Since that time, our community of believers has outgrown the Jesus Center and we have moved one block over to an elementary school. However, our love of diversity and compassion for the lost continues. It is engrained in our culture now. Four years ago, we began an after-school program for at-risk youth and a wilderness program to help kids see the possibilities beyond the poverty and addictions of many of their families. Last month, 30 youth went to the Pacific Ocean, many of them for the first time and were taught about how they belong to the “Community of Christ” and are part of the strongest family in the history of the world: the Church. Two years ago, a young couple in our church envisioned a Sunday night service in our city center for people in poverty and homelessness to get a meal and people to love them and worship with them. Church on the Street is often a picture of heaven with those who are hungry being fed, thirsty and given something to drink and lonely and given care and compassion.

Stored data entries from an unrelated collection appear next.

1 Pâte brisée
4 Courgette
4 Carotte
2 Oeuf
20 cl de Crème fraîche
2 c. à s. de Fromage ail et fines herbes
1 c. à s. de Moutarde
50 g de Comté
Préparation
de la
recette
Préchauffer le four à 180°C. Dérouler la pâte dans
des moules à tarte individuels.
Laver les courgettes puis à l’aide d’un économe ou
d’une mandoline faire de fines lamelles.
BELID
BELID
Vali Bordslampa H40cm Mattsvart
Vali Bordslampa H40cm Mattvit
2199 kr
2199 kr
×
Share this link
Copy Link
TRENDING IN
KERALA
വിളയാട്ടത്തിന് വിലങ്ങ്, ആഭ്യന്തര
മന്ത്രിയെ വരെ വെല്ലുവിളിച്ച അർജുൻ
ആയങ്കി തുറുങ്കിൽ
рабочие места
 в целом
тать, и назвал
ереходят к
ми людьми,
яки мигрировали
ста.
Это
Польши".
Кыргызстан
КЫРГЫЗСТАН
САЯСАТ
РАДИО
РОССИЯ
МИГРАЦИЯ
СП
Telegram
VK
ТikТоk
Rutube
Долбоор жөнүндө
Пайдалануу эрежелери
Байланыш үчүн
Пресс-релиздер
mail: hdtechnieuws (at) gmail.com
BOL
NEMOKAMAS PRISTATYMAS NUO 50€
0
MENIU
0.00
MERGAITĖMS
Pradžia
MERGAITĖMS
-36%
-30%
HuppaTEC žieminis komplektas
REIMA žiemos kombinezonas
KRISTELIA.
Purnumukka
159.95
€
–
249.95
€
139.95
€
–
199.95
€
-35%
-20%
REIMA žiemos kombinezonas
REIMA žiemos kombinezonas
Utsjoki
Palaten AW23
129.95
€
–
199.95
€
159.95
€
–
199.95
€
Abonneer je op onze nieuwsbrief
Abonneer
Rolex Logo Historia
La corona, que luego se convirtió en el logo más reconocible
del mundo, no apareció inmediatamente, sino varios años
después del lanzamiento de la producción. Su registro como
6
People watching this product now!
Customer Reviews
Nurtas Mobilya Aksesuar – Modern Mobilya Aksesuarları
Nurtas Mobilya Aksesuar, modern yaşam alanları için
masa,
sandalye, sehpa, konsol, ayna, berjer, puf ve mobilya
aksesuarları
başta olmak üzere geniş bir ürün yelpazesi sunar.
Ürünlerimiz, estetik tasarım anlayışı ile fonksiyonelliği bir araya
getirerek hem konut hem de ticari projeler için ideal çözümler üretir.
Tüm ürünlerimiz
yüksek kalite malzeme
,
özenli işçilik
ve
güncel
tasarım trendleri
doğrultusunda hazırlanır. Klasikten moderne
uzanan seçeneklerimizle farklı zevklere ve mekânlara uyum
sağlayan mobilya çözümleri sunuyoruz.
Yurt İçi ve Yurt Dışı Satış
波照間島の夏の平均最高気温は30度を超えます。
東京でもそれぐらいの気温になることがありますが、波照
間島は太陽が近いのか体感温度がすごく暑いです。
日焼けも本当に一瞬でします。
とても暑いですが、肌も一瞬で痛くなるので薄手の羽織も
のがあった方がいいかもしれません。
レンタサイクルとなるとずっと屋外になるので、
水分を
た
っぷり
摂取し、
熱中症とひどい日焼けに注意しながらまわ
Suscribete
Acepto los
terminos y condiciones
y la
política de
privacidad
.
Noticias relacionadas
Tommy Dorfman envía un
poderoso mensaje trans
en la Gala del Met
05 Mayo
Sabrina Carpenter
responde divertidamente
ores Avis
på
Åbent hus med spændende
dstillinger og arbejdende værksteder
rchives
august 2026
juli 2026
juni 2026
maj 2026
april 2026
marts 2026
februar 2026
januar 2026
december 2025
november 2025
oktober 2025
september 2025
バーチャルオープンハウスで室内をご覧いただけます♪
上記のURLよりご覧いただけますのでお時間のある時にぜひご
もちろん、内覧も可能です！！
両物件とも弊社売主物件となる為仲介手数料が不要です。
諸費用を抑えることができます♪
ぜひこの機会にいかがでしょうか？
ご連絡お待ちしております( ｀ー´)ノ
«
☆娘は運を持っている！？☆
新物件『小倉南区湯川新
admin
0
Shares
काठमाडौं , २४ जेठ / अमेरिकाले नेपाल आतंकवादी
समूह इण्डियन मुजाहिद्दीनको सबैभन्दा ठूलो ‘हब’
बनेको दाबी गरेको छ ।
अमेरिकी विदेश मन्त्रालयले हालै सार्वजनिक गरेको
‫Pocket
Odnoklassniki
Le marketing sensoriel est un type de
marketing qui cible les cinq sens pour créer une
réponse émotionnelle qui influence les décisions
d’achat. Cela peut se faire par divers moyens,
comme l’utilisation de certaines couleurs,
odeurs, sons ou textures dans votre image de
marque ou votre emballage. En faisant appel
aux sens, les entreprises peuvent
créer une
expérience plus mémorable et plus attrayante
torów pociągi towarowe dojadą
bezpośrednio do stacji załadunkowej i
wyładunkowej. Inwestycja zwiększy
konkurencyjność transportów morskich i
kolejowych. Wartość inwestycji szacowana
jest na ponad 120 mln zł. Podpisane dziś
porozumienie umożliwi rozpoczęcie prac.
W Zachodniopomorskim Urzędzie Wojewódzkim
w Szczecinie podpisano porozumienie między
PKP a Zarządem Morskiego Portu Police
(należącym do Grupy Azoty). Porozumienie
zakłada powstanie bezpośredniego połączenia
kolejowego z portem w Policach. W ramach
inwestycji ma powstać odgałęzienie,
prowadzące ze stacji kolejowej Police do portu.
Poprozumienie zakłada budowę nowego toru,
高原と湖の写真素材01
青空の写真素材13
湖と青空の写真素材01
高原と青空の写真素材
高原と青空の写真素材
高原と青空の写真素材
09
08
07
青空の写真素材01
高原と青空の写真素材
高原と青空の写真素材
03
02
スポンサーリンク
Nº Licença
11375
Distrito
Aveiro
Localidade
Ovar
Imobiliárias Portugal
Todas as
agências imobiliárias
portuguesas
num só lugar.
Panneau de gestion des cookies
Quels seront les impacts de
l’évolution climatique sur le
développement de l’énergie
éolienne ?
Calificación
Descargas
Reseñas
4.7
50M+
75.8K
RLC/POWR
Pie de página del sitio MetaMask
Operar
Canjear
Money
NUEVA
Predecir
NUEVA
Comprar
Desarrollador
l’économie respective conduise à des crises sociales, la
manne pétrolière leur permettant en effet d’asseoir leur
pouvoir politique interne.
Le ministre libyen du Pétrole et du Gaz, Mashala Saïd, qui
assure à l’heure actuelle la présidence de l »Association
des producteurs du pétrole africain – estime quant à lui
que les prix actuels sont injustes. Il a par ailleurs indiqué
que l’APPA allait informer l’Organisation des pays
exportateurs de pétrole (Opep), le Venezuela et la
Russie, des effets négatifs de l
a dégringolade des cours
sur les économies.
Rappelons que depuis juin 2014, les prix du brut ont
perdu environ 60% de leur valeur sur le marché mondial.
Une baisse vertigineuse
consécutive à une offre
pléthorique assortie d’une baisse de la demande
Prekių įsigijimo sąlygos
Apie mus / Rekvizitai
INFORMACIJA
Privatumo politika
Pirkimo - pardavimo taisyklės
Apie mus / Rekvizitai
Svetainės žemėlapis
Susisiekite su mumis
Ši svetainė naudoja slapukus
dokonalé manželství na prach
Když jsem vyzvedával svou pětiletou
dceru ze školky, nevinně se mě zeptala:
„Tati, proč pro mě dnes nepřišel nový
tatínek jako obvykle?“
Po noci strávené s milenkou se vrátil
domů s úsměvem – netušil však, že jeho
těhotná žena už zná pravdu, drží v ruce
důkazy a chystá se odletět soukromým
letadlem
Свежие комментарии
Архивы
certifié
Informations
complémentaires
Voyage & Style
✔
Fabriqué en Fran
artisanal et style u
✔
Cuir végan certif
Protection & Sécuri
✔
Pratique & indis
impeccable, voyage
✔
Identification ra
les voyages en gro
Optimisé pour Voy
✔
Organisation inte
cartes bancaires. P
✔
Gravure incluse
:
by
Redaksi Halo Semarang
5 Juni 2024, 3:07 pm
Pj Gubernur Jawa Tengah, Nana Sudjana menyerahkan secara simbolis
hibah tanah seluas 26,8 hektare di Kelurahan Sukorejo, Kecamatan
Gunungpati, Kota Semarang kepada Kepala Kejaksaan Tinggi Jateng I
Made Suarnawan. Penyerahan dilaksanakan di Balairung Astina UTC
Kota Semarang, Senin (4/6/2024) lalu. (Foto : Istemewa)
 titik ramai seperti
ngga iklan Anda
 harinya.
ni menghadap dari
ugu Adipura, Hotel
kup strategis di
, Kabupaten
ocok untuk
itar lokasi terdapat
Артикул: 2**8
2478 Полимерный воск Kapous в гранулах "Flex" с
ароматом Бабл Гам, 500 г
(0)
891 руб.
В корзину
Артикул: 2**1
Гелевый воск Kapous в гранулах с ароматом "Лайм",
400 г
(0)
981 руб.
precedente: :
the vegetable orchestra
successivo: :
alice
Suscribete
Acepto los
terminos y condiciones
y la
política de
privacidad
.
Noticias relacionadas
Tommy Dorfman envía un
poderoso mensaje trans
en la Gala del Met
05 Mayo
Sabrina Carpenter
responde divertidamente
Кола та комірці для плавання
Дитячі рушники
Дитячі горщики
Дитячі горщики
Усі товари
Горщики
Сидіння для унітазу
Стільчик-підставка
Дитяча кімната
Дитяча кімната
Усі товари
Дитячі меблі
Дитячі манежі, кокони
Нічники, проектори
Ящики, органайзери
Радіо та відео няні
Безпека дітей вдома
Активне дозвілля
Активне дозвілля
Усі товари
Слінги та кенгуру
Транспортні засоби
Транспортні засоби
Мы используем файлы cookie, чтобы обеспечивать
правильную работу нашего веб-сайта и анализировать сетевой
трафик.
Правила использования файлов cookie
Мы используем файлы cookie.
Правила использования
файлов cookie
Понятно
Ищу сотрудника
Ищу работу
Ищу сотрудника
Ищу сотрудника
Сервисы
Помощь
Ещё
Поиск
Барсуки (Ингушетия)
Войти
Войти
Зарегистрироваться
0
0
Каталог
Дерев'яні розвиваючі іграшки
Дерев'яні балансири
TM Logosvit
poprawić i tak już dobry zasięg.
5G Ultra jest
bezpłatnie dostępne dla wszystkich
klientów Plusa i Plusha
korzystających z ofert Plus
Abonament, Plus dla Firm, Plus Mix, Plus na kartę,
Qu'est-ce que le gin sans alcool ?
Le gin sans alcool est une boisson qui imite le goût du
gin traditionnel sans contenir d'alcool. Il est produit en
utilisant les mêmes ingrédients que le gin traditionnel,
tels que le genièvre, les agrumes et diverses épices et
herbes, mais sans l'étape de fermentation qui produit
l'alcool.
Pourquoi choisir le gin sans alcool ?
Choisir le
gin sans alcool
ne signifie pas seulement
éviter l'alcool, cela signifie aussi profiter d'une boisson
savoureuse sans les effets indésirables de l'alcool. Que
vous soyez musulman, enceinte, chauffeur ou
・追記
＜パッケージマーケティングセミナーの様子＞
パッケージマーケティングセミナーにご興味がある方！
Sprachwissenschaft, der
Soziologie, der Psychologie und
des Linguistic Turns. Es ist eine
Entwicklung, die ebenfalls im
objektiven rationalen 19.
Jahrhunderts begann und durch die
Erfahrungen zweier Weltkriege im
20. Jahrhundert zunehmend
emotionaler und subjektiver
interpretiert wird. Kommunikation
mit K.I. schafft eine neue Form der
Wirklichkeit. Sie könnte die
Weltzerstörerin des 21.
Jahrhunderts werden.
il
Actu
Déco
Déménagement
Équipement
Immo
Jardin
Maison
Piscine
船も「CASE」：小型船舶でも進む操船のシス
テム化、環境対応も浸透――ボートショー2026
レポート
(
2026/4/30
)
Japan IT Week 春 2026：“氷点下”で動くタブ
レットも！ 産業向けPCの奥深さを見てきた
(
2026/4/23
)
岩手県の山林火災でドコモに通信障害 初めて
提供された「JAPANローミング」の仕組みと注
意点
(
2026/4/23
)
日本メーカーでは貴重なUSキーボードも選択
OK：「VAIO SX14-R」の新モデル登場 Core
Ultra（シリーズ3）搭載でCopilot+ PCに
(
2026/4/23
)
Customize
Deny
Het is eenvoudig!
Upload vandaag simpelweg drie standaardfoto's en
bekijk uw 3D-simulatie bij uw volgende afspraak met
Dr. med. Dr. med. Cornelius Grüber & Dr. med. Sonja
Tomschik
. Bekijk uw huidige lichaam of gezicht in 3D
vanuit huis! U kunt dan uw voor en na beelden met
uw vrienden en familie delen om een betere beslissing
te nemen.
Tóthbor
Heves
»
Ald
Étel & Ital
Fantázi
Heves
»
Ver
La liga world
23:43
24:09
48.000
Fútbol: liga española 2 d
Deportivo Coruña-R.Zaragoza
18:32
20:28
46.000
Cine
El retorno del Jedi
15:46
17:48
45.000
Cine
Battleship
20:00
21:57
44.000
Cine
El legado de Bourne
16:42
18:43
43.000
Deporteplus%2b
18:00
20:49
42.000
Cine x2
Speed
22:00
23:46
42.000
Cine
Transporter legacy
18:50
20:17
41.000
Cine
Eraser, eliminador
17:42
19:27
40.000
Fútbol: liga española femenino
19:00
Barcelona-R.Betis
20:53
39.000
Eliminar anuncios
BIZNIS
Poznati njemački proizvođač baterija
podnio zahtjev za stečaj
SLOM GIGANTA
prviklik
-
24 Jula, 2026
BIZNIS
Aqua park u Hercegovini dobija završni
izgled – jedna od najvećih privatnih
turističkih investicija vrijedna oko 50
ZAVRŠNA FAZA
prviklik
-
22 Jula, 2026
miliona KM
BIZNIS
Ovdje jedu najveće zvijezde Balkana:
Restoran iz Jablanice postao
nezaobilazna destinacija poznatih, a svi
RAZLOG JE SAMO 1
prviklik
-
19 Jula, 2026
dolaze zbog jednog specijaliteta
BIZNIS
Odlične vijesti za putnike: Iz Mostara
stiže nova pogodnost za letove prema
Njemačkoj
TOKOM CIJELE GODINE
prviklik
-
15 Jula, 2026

For the past several years, Orchard Church has been committed to accepting people right where they are at, loving the broken, and helping the lost feel comfortable enough to hear how Jesus can change their lives, today and for eternity. I would have never believed the journey God has taken us on these past nine years, but wouldn’t change it if I had the choice. Many Sundays, I spend time encouraging a young professional, a college student, a teen stuck in a broken home and a homeless man looking for hope. I often ask Annie, “How did we get here?” The answer always is the same: God knew the vision and direction for Orchard Church much better than we ever could. Thank God!

1 comment:

  1. Hey Jim! I never tire of hearing your story. I count it a privilege to know you and Annie. May God bless you and give you back your voice!